[Input for this task Boundary: Start]

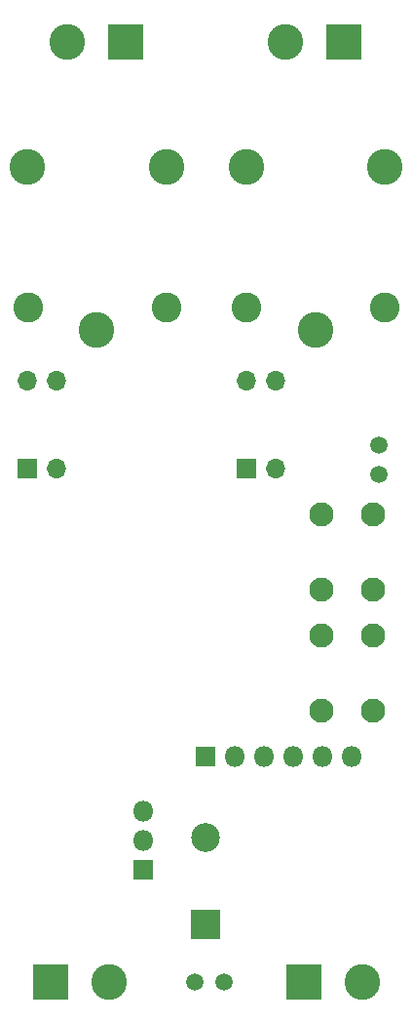
<source format=gbr>
%TF.GenerationSoftware,KiCad,Pcbnew,(5.1.6)-1*%
%TF.CreationDate,2020-08-06T11:41:01+05:30*%
%TF.ProjectId,ESP32-BLE-Relay-Control-Board,45535033-322d-4424-9c45-2d52656c6179,rev?*%
%TF.SameCoordinates,Original*%
%TF.FileFunction,Soldermask,Bot*%
%TF.FilePolarity,Negative*%
%FSLAX46Y46*%
G04 Gerber Fmt 4.6, Leading zero omitted, Abs format (unit mm)*
G04 Created by KiCad (PCBNEW (5.1.6)-1) date 2020-08-06 11:41:01*
%MOMM*%
%LPD*%
G01*
G04 APERTURE LIST*
%ADD10O,1.800000X1.800000*%
%ADD11R,1.800000X1.800000*%
%ADD12C,1.500000*%
%ADD13C,3.100000*%
%ADD14R,3.100000X3.100000*%
%ADD15C,2.500000*%
%ADD16R,2.500000X2.500000*%
%ADD17C,2.100000*%
%ADD18O,1.700000X1.700000*%
%ADD19R,1.700000X1.700000*%
%ADD20C,2.600000*%
G04 APERTURE END LIST*
D10*
%TO.C,J6*%
X113050000Y-141195000D03*
X113050000Y-143735000D03*
D11*
X113050000Y-146275000D03*
%TD*%
D12*
%TO.C,JP2-BOOT1*%
X133500000Y-109460000D03*
X133500000Y-112000000D03*
%TD*%
D10*
%TO.C,J5*%
X131160000Y-136500000D03*
X128620000Y-136500000D03*
X126080000Y-136500000D03*
X123540000Y-136500000D03*
X121000000Y-136500000D03*
D11*
X118460000Y-136500000D03*
%TD*%
D12*
%TO.C,JP1*%
X117500000Y-156000000D03*
X120040000Y-156000000D03*
%TD*%
D13*
%TO.C,J4*%
X110080000Y-156000000D03*
D14*
X105000000Y-156000000D03*
%TD*%
D13*
%TO.C,J3*%
X132080000Y-156000000D03*
D14*
X127000000Y-156000000D03*
%TD*%
D13*
%TO.C,J2*%
X106420000Y-74500000D03*
D14*
X111500000Y-74500000D03*
%TD*%
D13*
%TO.C,J1*%
X125420000Y-74500000D03*
D14*
X130500000Y-74500000D03*
%TD*%
D15*
%TO.C,C6*%
X118500000Y-143500000D03*
D16*
X118500000Y-151000000D03*
%TD*%
D17*
%TO.C,BOOT1*%
X128500000Y-115500000D03*
X133000000Y-115500000D03*
X128500000Y-122000000D03*
X133000000Y-122000000D03*
%TD*%
%TO.C,RST1*%
X128500000Y-126000000D03*
X133000000Y-126000000D03*
X128500000Y-132500000D03*
X133000000Y-132500000D03*
%TD*%
D18*
%TO.C,U3*%
X122000000Y-103880000D03*
X124540000Y-111500000D03*
X124540000Y-103880000D03*
D19*
X122000000Y-111500000D03*
%TD*%
D13*
%TO.C,K2*%
X128000000Y-99500000D03*
D20*
X122050000Y-97550000D03*
D13*
X122000000Y-85300000D03*
X134050000Y-85350000D03*
D20*
X134050000Y-97550000D03*
%TD*%
D18*
%TO.C,U2*%
X103000000Y-103880000D03*
X105540000Y-111500000D03*
X105540000Y-103880000D03*
D19*
X103000000Y-111500000D03*
%TD*%
D13*
%TO.C,K1*%
X109000000Y-99500000D03*
D20*
X103050000Y-97550000D03*
D13*
X103000000Y-85300000D03*
X115050000Y-85350000D03*
D20*
X115050000Y-97550000D03*
%TD*%
M02*

</source>
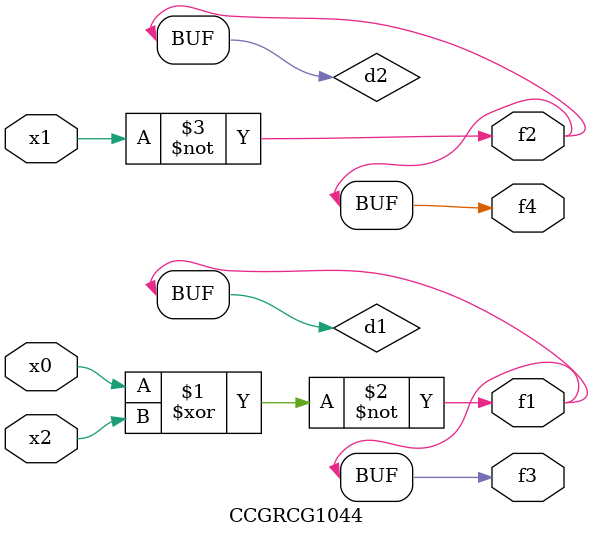
<source format=v>
module CCGRCG1044(
	input x0, x1, x2,
	output f1, f2, f3, f4
);

	wire d1, d2, d3;

	xnor (d1, x0, x2);
	nand (d2, x1);
	nor (d3, x1, x2);
	assign f1 = d1;
	assign f2 = d2;
	assign f3 = d1;
	assign f4 = d2;
endmodule

</source>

[Input for this task Boundary: End]

• [Instructions to follow]
Every line of the listing must be reproduced exactly, though the pictures are to be left out.

• [Exercise answer]
<source format=gbr>
%TF.GenerationSoftware,KiCad,Pcbnew,(5.1.6)-1*%
%TF.CreationDate,2020-08-06T11:41:01+05:30*%
%TF.ProjectId,ESP32-BLE-Relay-Control-Board,45535033-322d-4424-9c45-2d52656c6179,rev?*%
%TF.SameCoordinates,Original*%
%TF.FileFunction,Soldermask,Bot*%
%TF.FilePolarity,Negative*%
%FSLAX46Y46*%
G04 Gerber Fmt 4.6, Leading zero omitted, Abs format (unit mm)*
G04 Created by KiCad (PCBNEW (5.1.6)-1) date 2020-08-06 11:41:01*
%MOMM*%
%LPD*%
G01*
G04 APERTURE LIST*
%ADD10O,1.800000X1.800000*%
%ADD11R,1.800000X1.800000*%
%ADD12C,1.500000*%
%ADD13C,3.100000*%
%ADD14R,3.100000X3.100000*%
%ADD15C,2.500000*%
%ADD16R,2.500000X2.500000*%
%ADD17C,2.100000*%
%ADD18O,1.700000X1.700000*%
%ADD19R,1.700000X1.700000*%
%ADD20C,2.600000*%
G04 APERTURE END LIST*
D10*
%TO.C,J6*%
X113050000Y-141195000D03*
X113050000Y-143735000D03*
D11*
X113050000Y-146275000D03*
%TD*%
D12*
%TO.C,JP2-BOOT1*%
X133500000Y-109460000D03*
X133500000Y-112000000D03*
%TD*%
D10*
%TO.C,J5*%
X131160000Y-136500000D03*
X128620000Y-136500000D03*
X126080000Y-136500000D03*
X123540000Y-136500000D03*
X121000000Y-136500000D03*
D11*
X118460000Y-136500000D03*
%TD*%
D12*
%TO.C,JP1*%
X117500000Y-156000000D03*
X120040000Y-156000000D03*
%TD*%
D13*
%TO.C,J4*%
X110080000Y-156000000D03*
D14*
X105000000Y-156000000D03*
%TD*%
D13*
%TO.C,J3*%
X132080000Y-156000000D03*
D14*
X127000000Y-156000000D03*
%TD*%
D13*
%TO.C,J2*%
X106420000Y-74500000D03*
D14*
X111500000Y-74500000D03*
%TD*%
D13*
%TO.C,J1*%
X125420000Y-74500000D03*
D14*
X130500000Y-74500000D03*
%TD*%
D15*
%TO.C,C6*%
X118500000Y-143500000D03*
D16*
X118500000Y-151000000D03*
%TD*%
D17*
%TO.C,BOOT1*%
X128500000Y-115500000D03*
X133000000Y-115500000D03*
X128500000Y-122000000D03*
X133000000Y-122000000D03*
%TD*%
%TO.C,RST1*%
X128500000Y-126000000D03*
X133000000Y-126000000D03*
X128500000Y-132500000D03*
X133000000Y-132500000D03*
%TD*%
D18*
%TO.C,U3*%
X122000000Y-103880000D03*
X124540000Y-111500000D03*
X124540000Y-103880000D03*
D19*
X122000000Y-111500000D03*
%TD*%
D13*
%TO.C,K2*%
X128000000Y-99500000D03*
D20*
X122050000Y-97550000D03*
D13*
X122000000Y-85300000D03*
X134050000Y-85350000D03*
D20*
X134050000Y-97550000D03*
%TD*%
D18*
%TO.C,U2*%
X103000000Y-103880000D03*
X105540000Y-111500000D03*
X105540000Y-103880000D03*
D19*
X103000000Y-111500000D03*
%TD*%
D13*
%TO.C,K1*%
X109000000Y-99500000D03*
D20*
X103050000Y-97550000D03*
D13*
X103000000Y-85300000D03*
X115050000Y-85350000D03*
D20*
X115050000Y-97550000D03*
%TD*%
M02*

</source>
<source format=v>
module CCGRCG1044(
	input x0, x1, x2,
	output f1, f2, f3, f4
);

	wire d1, d2, d3;

	xnor (d1, x0, x2);
	nand (d2, x1);
	nor (d3, x1, x2);
	assign f1 = d1;
	assign f2 = d2;
	assign f3 = d1;
	assign f4 = d2;
endmodule

</source>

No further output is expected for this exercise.